Lines from the one containing "output wire is_bj,//是否是branch或者jmp指令,控制多路选择器" through the last line of the data are to be repeated word for word, both ends included.

Records to use section start

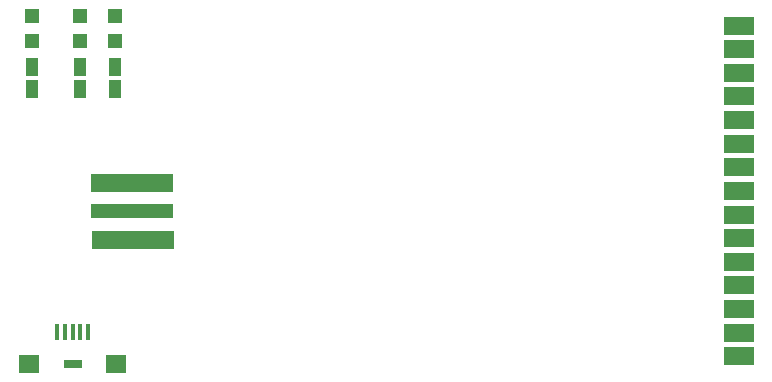
<source format=gtp>
G75*
%MOIN*%
%OFA0B0*%
%FSLAX25Y25*%
%IPPOS*%
%LPD*%
%AMOC8*
5,1,8,0,0,1.08239X$1,22.5*
%
%ADD10R,0.09843X0.05906*%
%ADD11R,0.27559X0.05906*%
%ADD12R,0.27559X0.04724*%
%ADD13R,0.04724X0.04724*%
%ADD14R,0.03937X0.05906*%
%ADD15R,0.01575X0.05709*%
%ADD16R,0.07087X0.05906*%
%ADD17R,0.05906X0.02756*%
D10*
X0278044Y0023945D03*
X0278044Y0031819D03*
X0278044Y0039693D03*
X0278044Y0047567D03*
X0278044Y0055441D03*
X0278044Y0063315D03*
X0278044Y0071189D03*
X0278044Y0079063D03*
X0278044Y0086937D03*
X0278044Y0094811D03*
X0278044Y0102685D03*
X0278044Y0110559D03*
X0278044Y0118433D03*
X0278044Y0126307D03*
X0278044Y0134181D03*
D11*
X0075681Y0081740D03*
X0075839Y0062843D03*
D12*
X0075681Y0072291D03*
D13*
X0069933Y0129024D03*
X0069933Y0137291D03*
X0058122Y0137291D03*
X0058122Y0129024D03*
X0042374Y0129024D03*
X0042374Y0137291D03*
D14*
X0042374Y0120323D03*
X0042374Y0112921D03*
X0058122Y0112921D03*
X0058122Y0120323D03*
X0069933Y0120323D03*
X0069933Y0112921D03*
D15*
X0060878Y0032075D03*
X0058319Y0032075D03*
X0055760Y0032075D03*
X0053201Y0032075D03*
X0050642Y0032075D03*
D16*
X0041256Y0021346D03*
X0070264Y0021346D03*
D17*
X0055760Y0021346D03*
M02*

</source>
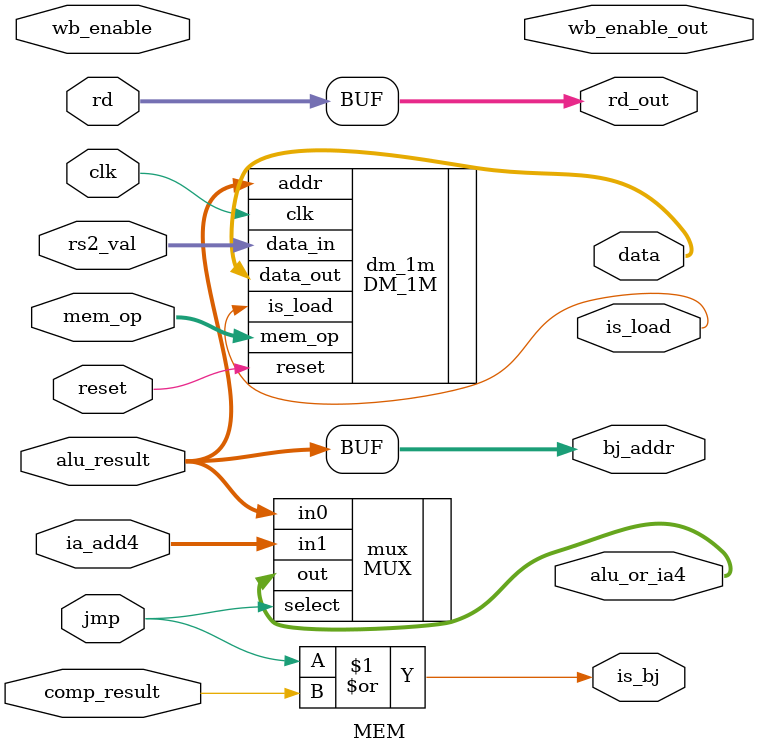
<source format=v>
`timescale 1ns/1ps
module MEM (
    //输入
    input clk,//时钟信号
    input reset,//复位信号
    input jmp,//是否为无条件跳转指令
    input[2:0] mem_op,//数据存储器操作码
    input[31:0] ia_add4,//当前指令地址+4的值
    input[31:0] alu_result,//ALU计算结果
    input[31:0] rs2_val,//源2寄存器的值，store用来写入数据存储器
    input comp_result,//比较器比较结果
    input[4:0] rd,//目的寄存器id
    input wb_enable,//写回使能
    //输出
    output wire is_bj,//是否是branch或者jmp指令,控制多路选择器
    output wire[31:0] bj_addr,//branch或者jmp指令的跳转目的地址
    output reg[31:0] alu_or_ia4,//alu结果或者是当前指令地址+4的值
    output reg[31:0] data,//数据存储器读出的数据
    output reg is_load,//是否是load指令
    output reg[4:0] rd_out,//目的寄存器id，直接输出
    output reg wb_enable_out//写回使能直接传递
);
    assign is_bj=jmp | comp_result;
    assign bj_addr=alu_result;
    assign rd_out=rd;
    
    DM_1M dm_1m (
        .clk(clk),
        .reset(reset),
        .addr(alu_result),
        .data_in(rs2_val),
        .mem_op(mem_op),
        .data_out(data),
        .is_load(is_load)
    );

    MUX mux (
        .select(jmp),
        .in0(alu_result),
        .in1(ia_add4),
        .out(alu_or_ia4)
    );
endmodule
</source>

Records to use section end

## Answer below
    output wire is_bj,//是否是branch或者jmp指令,控制多路选择器
    output wire[31:0] bj_addr,//branch或者jmp指令的跳转目的地址
    output reg[31:0] alu_or_ia4,//alu结果或者是当前指令地址+4的值
    output reg[31:0] data,//数据存储器读出的数据
    output reg is_load,//是否是load指令
    output reg[4:0] rd_out,//目的寄存器id，直接输出
    output reg wb_enable_out//写回使能直接传递
);
    assign is_bj=jmp | comp_result;
    assign bj_addr=alu_result;
    assign rd_out=rd;
    
    DM_1M dm_1m (
        .clk(clk),
        .reset(reset),
        .addr(alu_result),
        .data_in(rs2_val),
        .mem_op(mem_op),
        .data_out(data),
        .is_load(is_load)
    );

    MUX mux (
        .select(jmp),
        .in0(alu_result),
        .in1(ia_add4),
        .out(alu_or_ia4)
    );
endmodule
</source>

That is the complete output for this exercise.